Task objective:
State how many lines below hold the word "input". Give that number and no other text.

Items from a dataset
==========
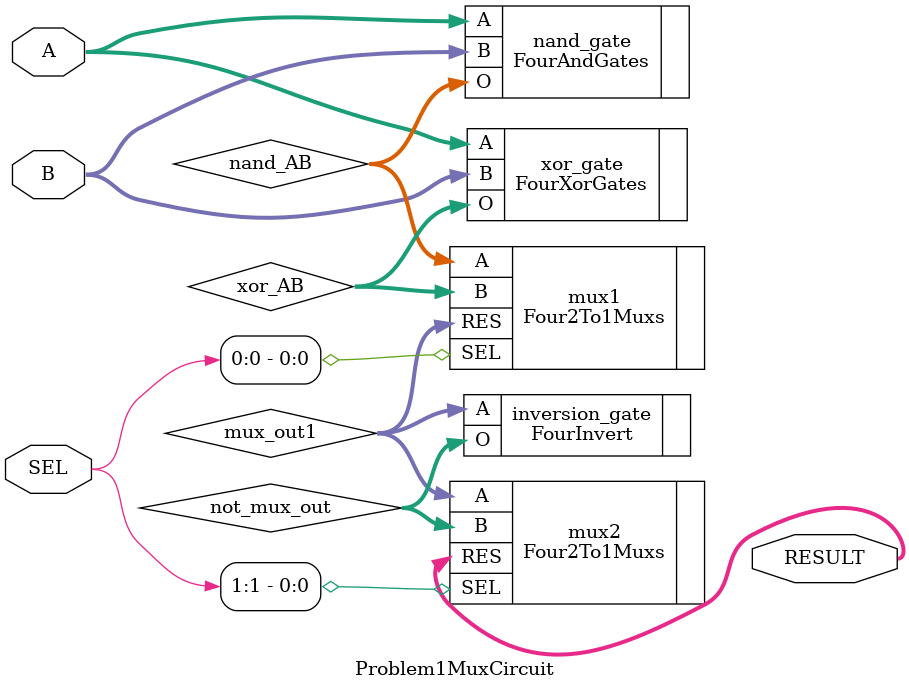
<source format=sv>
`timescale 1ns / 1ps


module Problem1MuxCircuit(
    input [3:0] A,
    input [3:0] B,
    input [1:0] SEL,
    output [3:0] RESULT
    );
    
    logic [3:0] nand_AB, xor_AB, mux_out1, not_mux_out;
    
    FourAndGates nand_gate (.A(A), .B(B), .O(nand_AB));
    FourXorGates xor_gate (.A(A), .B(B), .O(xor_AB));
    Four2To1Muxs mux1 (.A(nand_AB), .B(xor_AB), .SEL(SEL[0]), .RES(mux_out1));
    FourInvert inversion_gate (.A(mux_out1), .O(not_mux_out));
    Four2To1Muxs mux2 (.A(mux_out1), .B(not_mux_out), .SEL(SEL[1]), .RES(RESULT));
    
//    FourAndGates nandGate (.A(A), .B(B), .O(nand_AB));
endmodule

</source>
==========
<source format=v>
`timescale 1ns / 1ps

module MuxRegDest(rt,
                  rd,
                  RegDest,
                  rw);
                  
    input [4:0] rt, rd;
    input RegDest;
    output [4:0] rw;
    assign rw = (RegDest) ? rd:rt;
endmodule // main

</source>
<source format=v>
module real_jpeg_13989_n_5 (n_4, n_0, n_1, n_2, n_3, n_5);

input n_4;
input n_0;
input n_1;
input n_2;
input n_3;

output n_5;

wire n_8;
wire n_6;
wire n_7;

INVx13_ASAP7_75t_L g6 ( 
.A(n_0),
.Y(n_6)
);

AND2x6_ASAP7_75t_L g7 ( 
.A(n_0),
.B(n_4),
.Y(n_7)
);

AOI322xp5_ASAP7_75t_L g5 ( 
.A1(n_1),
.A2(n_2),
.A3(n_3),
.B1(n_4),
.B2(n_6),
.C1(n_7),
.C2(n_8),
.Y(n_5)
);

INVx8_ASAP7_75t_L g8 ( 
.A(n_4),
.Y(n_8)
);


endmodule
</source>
==========
Output for this exercise:
10